Currently, there are about four covered workers supporting each person actually enrolled in the Medicare hospital insurance program. In the next century, the ratio is projected to drop, to about two covered workers supporting each enrollee.
'Under all the assumptions, the hospital insurance trust fund is projected to become exhausted even before the major demographic shift begins to occur,' the report said.
The trustees urged congressional action to curb cost increases, including perhaps a comprehensive health care reform package.
Social Security's Disability Insurance Trust Fund will run out of funds by 1997 unless more of the Social Security tax is allocated toward it. Currently, 5.6 percent of the tax is allocated to the Old Age and Survivor's Insurance fund and 0.6 percent is allocated to the Disability Insurance fund.
Such a reallocation would shift funds from the more solvent to the underfunded one but would not require a tax increase.
The trustees also raised concerns about the Medicare Supplementary Medical Insurance program because -- while the fund is sufficient to cover program costs -- those costs have risen 36 percent faster than the economy.
Members of the board are Treasury Secretary Nicholas Brady, Labor Secretary Lynn Martin, Health and Human Services Secretary Louis Sullivan, former Social Security Commissioner Stanford Ross, and former Assistant Labor Secretary David Walker. Ross and Walker are public trustees appointed by the president and confirmed by the Senate for four-year terms.
The reports estimated the Social Security funds for old age and survivor's insurance and disability insurance will receive about $47 billion more than paid out in 1992.
About $338 billion will go into the funds and $291 billion will be paid out, the trustees estimated.
Based on current projections, the funds would continue growing for the next 22 years but would begin to decline around the year 2013 until funds were exhausted in the year 2036.
Approximately 132 million workers are covered under Social Security programs, and about 41 million people receive benefits.
'In the Social Security program, current projections indicate continued substantial growth of the trust funds over the next several decades, helping to ensure that Social Security can meet its financial commitments in the next century,' Sullivan said.
In an interview for a syndicated television program, John McLaughlin's 'One on One,' Sen. John Danforth, R-Mo., warned that lawmakers must come to grips with the growing costs of federal entitlement programs, including Social Security and Medicare.
'The Medicare program is going to be a disaster soon, as is Medicaid.
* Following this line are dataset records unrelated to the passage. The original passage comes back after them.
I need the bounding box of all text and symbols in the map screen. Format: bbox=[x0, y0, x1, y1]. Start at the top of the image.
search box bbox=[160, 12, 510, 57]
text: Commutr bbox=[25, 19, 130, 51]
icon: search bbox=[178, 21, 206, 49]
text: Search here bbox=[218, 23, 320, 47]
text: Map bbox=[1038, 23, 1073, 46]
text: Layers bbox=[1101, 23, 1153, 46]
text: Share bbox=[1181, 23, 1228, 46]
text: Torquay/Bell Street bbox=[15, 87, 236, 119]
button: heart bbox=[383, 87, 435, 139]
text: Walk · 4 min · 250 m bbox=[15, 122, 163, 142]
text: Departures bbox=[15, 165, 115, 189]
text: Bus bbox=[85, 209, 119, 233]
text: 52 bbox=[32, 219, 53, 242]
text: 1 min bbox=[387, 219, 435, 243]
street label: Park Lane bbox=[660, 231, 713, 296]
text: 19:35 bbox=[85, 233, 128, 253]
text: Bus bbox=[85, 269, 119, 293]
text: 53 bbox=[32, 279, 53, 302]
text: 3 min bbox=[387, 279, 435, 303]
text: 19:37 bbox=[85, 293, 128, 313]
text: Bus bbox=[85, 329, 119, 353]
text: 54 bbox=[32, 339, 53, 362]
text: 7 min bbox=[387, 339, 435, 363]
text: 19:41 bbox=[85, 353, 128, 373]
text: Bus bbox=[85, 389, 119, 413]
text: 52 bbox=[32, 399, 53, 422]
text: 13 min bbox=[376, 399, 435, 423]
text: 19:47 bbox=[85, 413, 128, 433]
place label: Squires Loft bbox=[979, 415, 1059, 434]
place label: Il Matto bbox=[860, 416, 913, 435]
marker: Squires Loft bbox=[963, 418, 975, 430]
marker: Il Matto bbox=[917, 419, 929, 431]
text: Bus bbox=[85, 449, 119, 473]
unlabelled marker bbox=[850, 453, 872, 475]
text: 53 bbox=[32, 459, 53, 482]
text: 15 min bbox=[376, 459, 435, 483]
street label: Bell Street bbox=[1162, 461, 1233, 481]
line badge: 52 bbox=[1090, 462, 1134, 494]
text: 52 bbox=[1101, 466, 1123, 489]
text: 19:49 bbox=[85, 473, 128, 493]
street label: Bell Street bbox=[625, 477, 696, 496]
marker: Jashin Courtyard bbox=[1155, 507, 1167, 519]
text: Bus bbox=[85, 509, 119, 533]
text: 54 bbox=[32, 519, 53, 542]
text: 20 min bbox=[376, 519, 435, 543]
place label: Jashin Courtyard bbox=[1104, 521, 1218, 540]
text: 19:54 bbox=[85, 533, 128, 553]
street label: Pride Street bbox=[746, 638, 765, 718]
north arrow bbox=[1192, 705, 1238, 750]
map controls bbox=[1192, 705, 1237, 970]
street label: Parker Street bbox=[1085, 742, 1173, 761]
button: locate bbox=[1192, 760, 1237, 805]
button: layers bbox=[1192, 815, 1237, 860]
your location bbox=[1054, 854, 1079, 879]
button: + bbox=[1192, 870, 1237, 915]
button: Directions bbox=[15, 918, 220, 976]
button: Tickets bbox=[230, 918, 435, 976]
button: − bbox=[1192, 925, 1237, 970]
We have to face up to the American people that we cannot continue business as usual,' Danforth said.
The American Association of Retired Persons called on Congress to act quickly on comprehensive health care reform as a way of shoring up the Medicare hospital fund.
'This is an alarming development,' said Horace Deets, AARP executive director. 'Congress must do all it can to honor the benefit promise for every generation of disabled and retired workers and their families,' Deets said.